For home users and small businesses:
- Open Settings > Windows Update, click “Check for updates,” and install everything that’s offered. The cumulative update will protect your PC against all the Windows-specific flaws.
- Before restarting, take 30 seconds to locate your BitLocker recovery key. If you’ve encrypted your system drive, go to the recovery keys page in your Microsoft account (https://account.microsoft.com/devices/recoverykey) or check wherever you saved it during initial setup.
- If you’re still on Windows 11 version 24H2 Home or Pro, note that Microsoft lists October 13, 2026 as the end of monthly updates for that edition. You’ll want to move to 25H2 before then, but the July patch keeps you protected today.

How We Got Here

Microsoft’s monthly patch cycle has been trending upward for years, but the jump from just over 200 fixes in June to 570 in July is extraordinary. The company expanded the products included in this month’s rollout, and several large vulnerability categories—especially elevation-of-privilege and remote-code-execution—spiked. Simultaneously, the security community’s focus on SharePoint and identity infrastructure has intensified as on-premises collaboration platforms have become a favored target for ransomware and espionage actors.

The exploited SharePoint zero-day fits that pattern. On-premises SharePoint farms are notoriously complex to update, and many organizations lag behind because applying patches requires manual steps beyond clicking “Install” in Windows Update. Attackers know this and weaponize the gap.

The AD FS zero-day is a reminder that identity federation remains a high-value target. Even though most enterprises have moved toward cloud-native authentication, plenty of hybrid and on-premises deployments still run AD FS. A local privilege elevation there can give attackers the keys to the kingdom.

The BitLocker bypass, while less immediately threatening, echoes similar physical-access defects disclosed in prior years. BitLocker’s security model assumes an attacker has physical possession; any hole in that wall undermines the very reason organizations deploy full-disk encryption.

The Bigger Picture: Beyond the Numbers

Record-breaking patch counts grab headlines, but they obscure the real decisions admins must make. A Critical-rated remote-code-execution flaw in a server you don’t run is irrelevant to you, while a low-severity elevation-of-privilege bug that has already been exploited on your internet-facing SharePoint server is a crisis. The only reliable way to prioritize is to cross-reference Microsoft’s Security Update Guide with your own asset inventory.

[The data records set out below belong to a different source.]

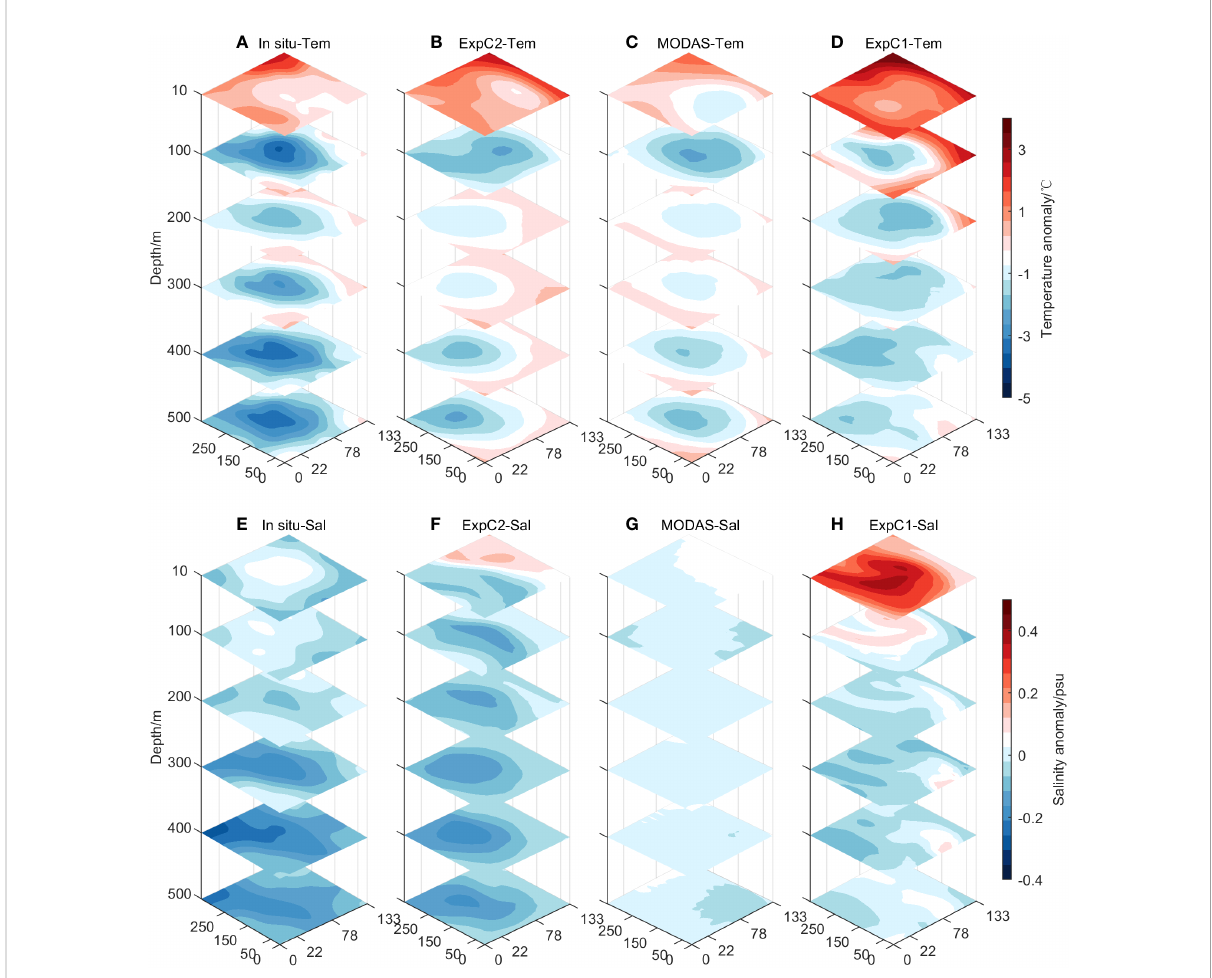
FIGURE 12 Temperature and salinity anomaly slices at 10m, 100m, 200m, 300m, 400m, and 500m. (A, E) the in-situ data, (B, F) the experiment results of assimilating the synthetic T/S pro fi les, (C, G) the MODAS data of the National Marine Data Center, and (D, H) the experiment results of the direct assimilation of satellite observations. The unit of abscissa and ordinate is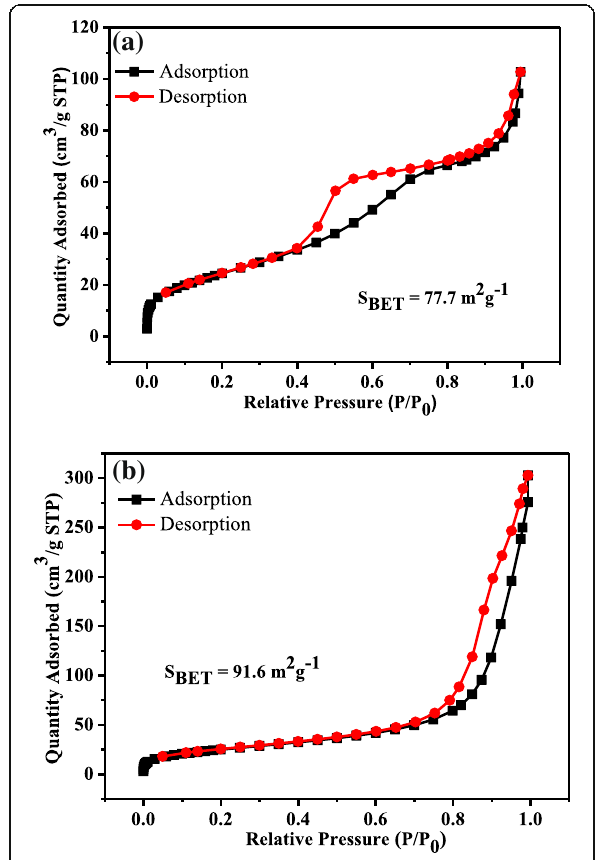
Fig. 4 Nitrogen absorption-desorption isotherms of a TiO 2 (S)/CdTe/ BiOI and b TiO 2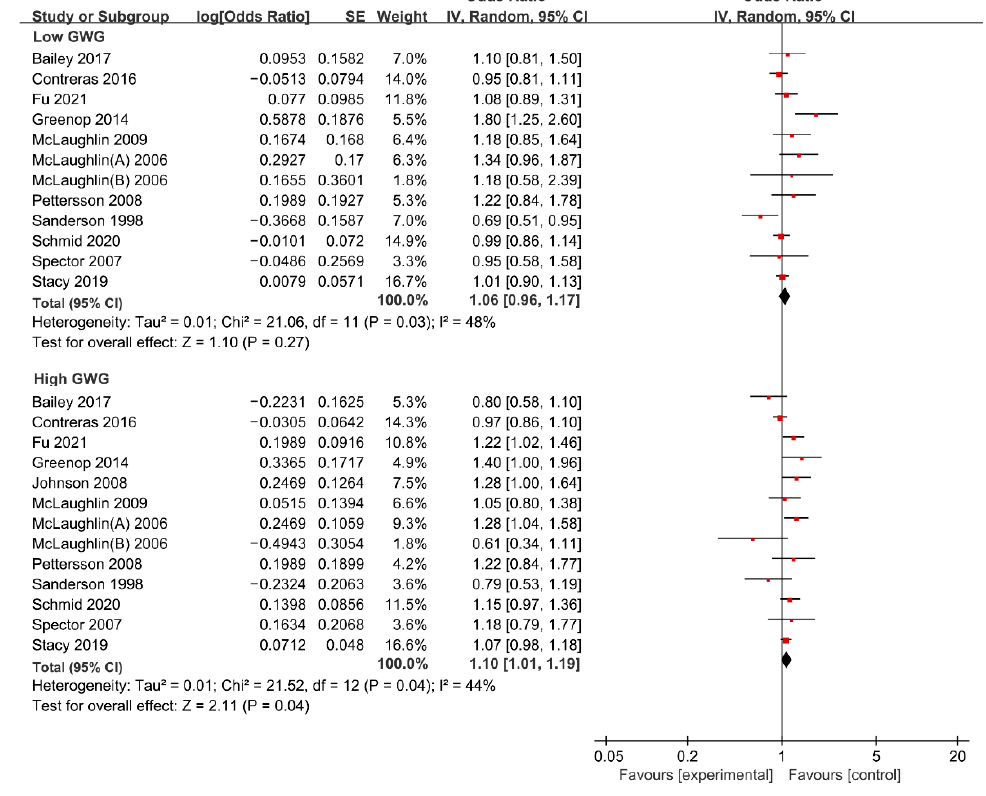
Risk estimates between maternal low GWG and risk of specific cancers including leu- kemia, brain cancer, breast cancer, testicular germ-cell cancer, hepatoblastoma, and neu-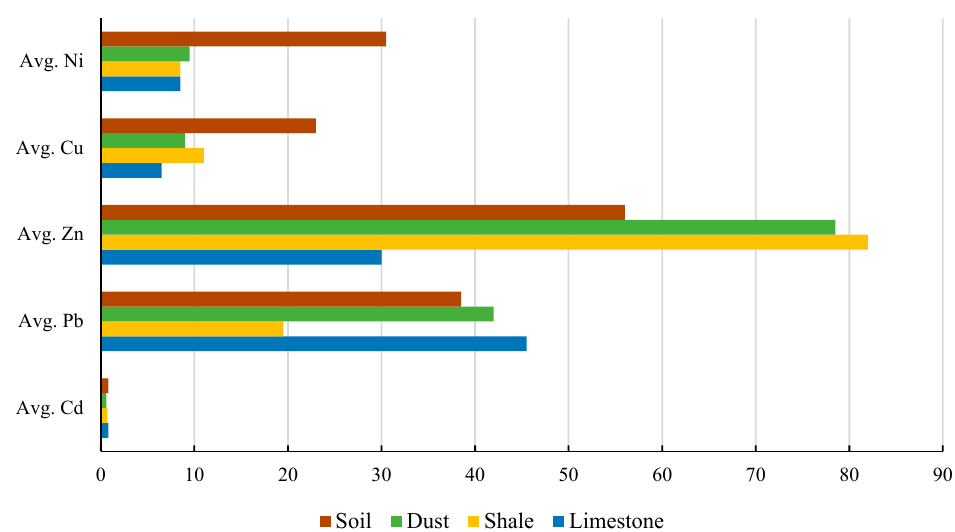
Figure 6. Average levels of heavy metals around Sagamu cement area (in ppm). The study further proposed that the voluminous metallic concentration in the soil and soot emanated from unprocessed inputs adopted by cement makers and resultant factory emissions. A study performed by A. N. (2012) [64] revealed that 30,435 disease cases were linked to air pollution in Rivers State, and 61 of its patients were reported dead. Prevalent diseases associated with the cases include: cerebrospinal meningitis (CSM),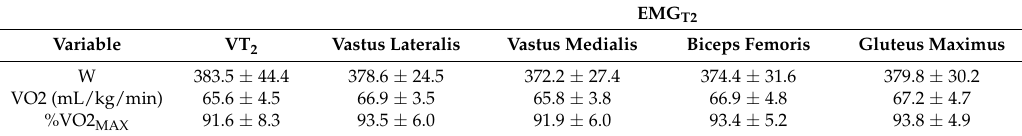
Table 3. Mean values of the power output (W), VO2, and %V obtained at the second electromyographic threshold (EMG T2 ) and at the second ventilatory threshold (VT 2 ). All values are expressed as mean ± SD. EMG T2 Variable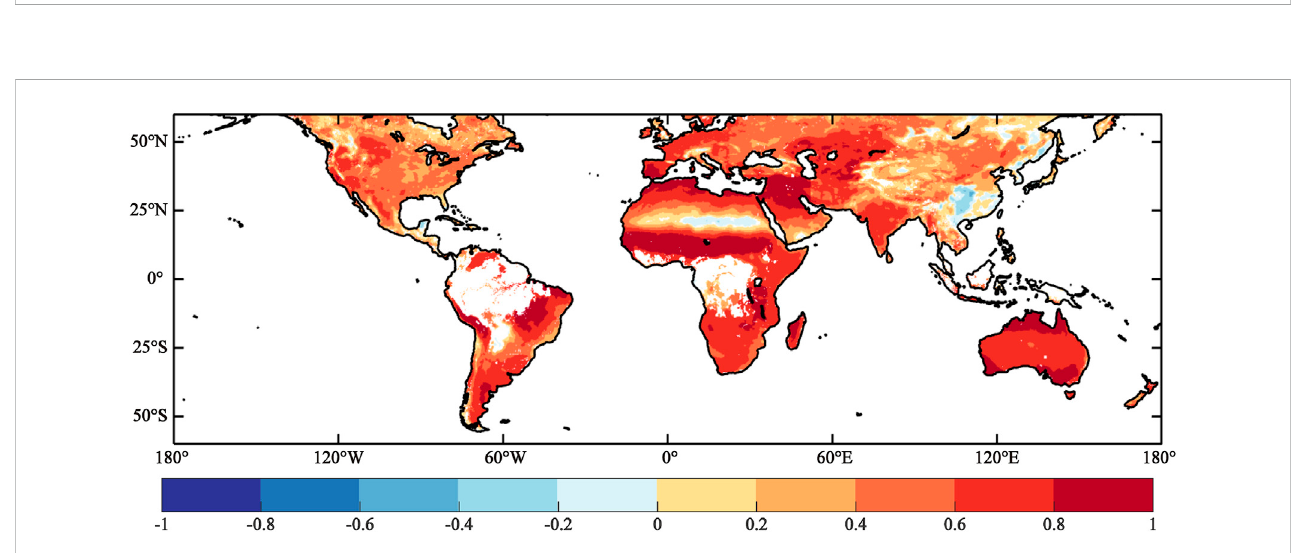
FIGURE 13 Pixel-wise correlation coef fi cients between CCI rec with CM rec using data of their overlapping period.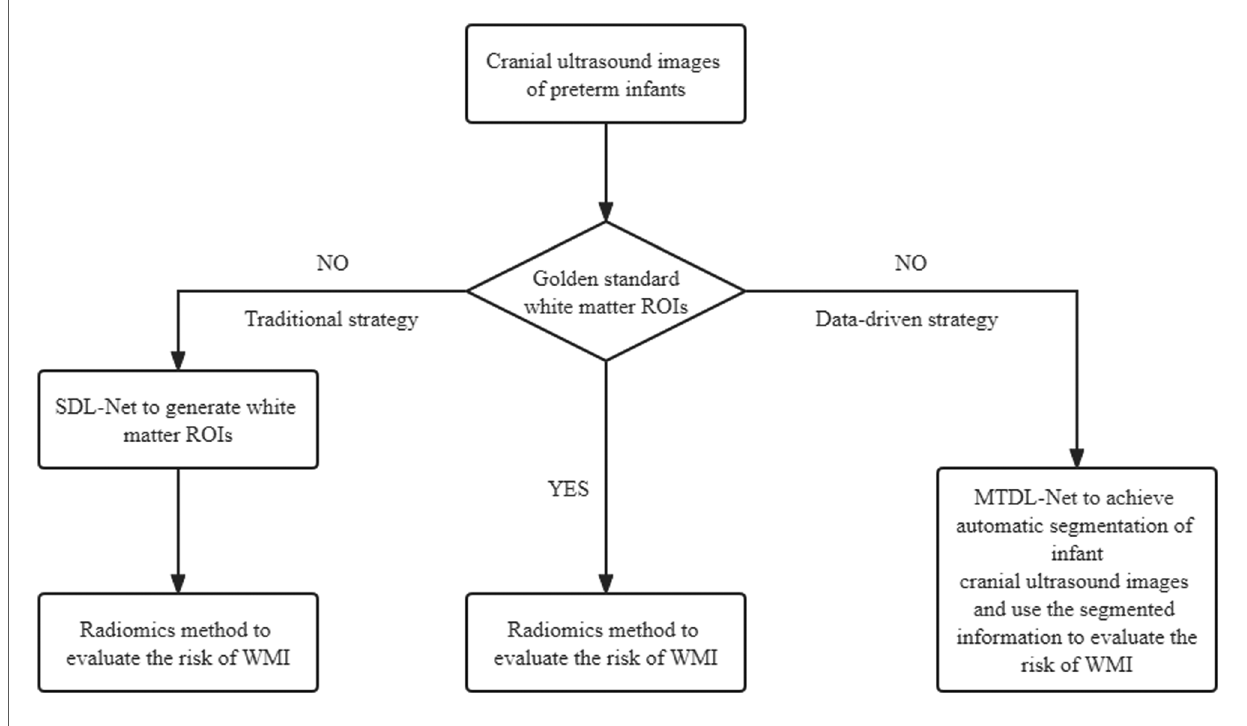
FIGURE 11 Overview of our data-driven diagnostic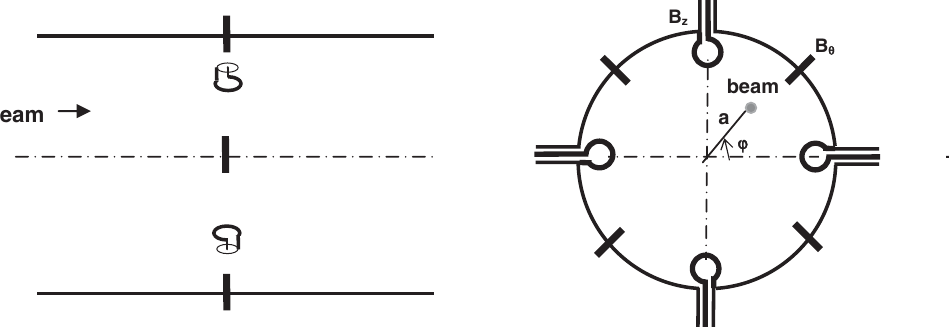
FIG. 4. Azimuthal B dots and axial B dots are composed to measure beam current, displacement, and beam deflection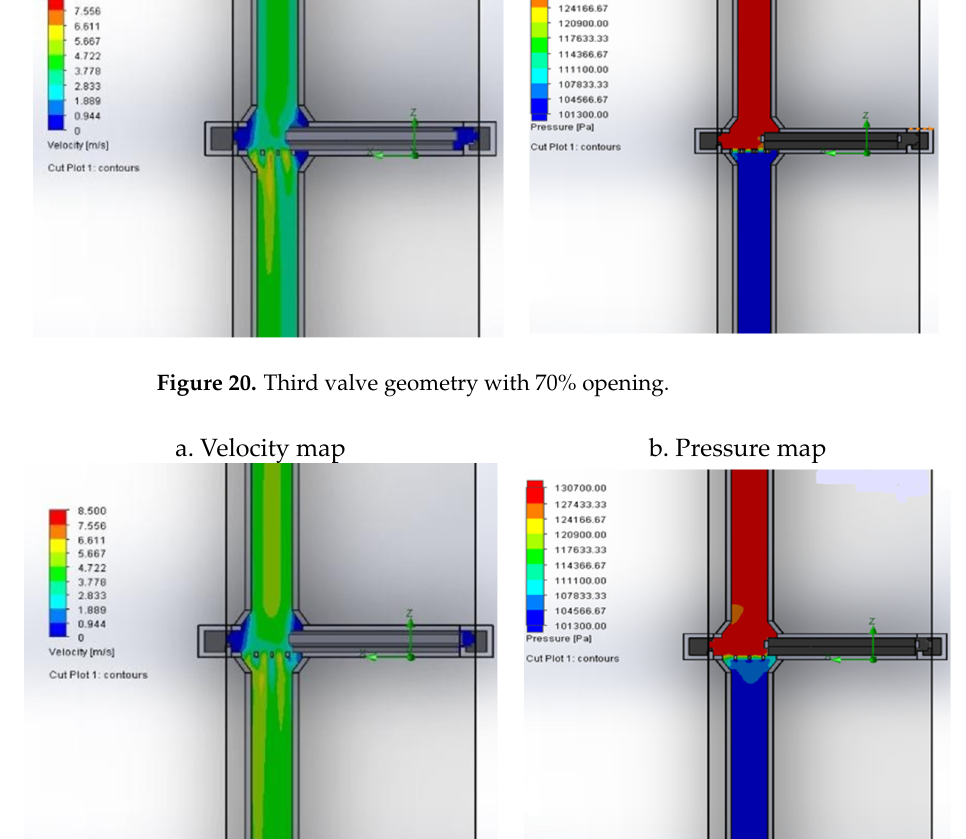
Figure 21. Third valve geometry with 90% opening.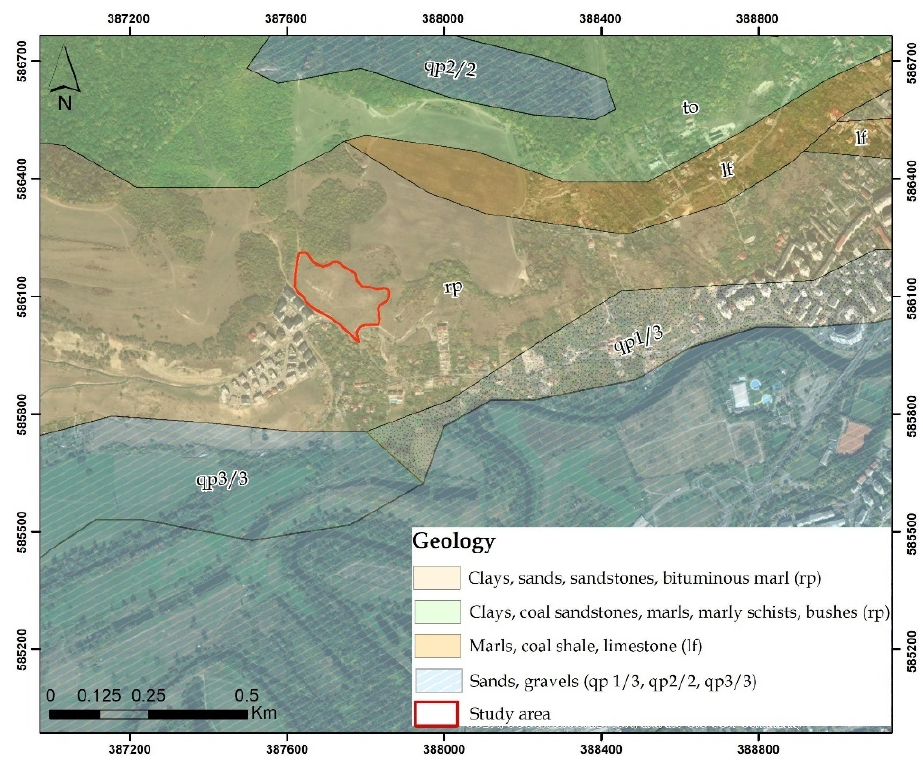
Figure 4. Study area geology based on the Geological Map of Romania, 1:200,000.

Compatibility changes in this release deserve attention, too. The TDI transport tightening could trip up legacy apps, and the Secure Boot certificate transition will eventually affect any machine that relies on UEFI Secure Boot. Microsoft has been phasing in new certificates for months; failing to keep firmware and bootloaders current will lead to boot failures when the old certificates expire.

For most Windows users, the takeaway is simple: install the update, check your BitLocker key, and move on. For anyone running servers—especially SharePoint or AD FS—the clock started ticking the moment the patches dropped.

Outlook

Microsoft hasn’t detailed the attacks that used the SharePoint and AD FS zero-days, but that information typically surfaces in threat-intelligence reports weeks or months later. Expect more analysis from Mandiant and DART. In the near term, watch for proof-of-concept code for the BitLocker bypass; public disclosure often triggers reverse engineering that helps attackers develop exploits. The next Patch Tuesday falls on August 11, 2026, but given July’s volume, don’t be surprised if out-of-band fixes appear for any bugs that slip through or get discovered post-release.

For now, the message is clear: update SharePoint servers first, then AD FS, then everything else. A record patch count is manageable when you know where to start.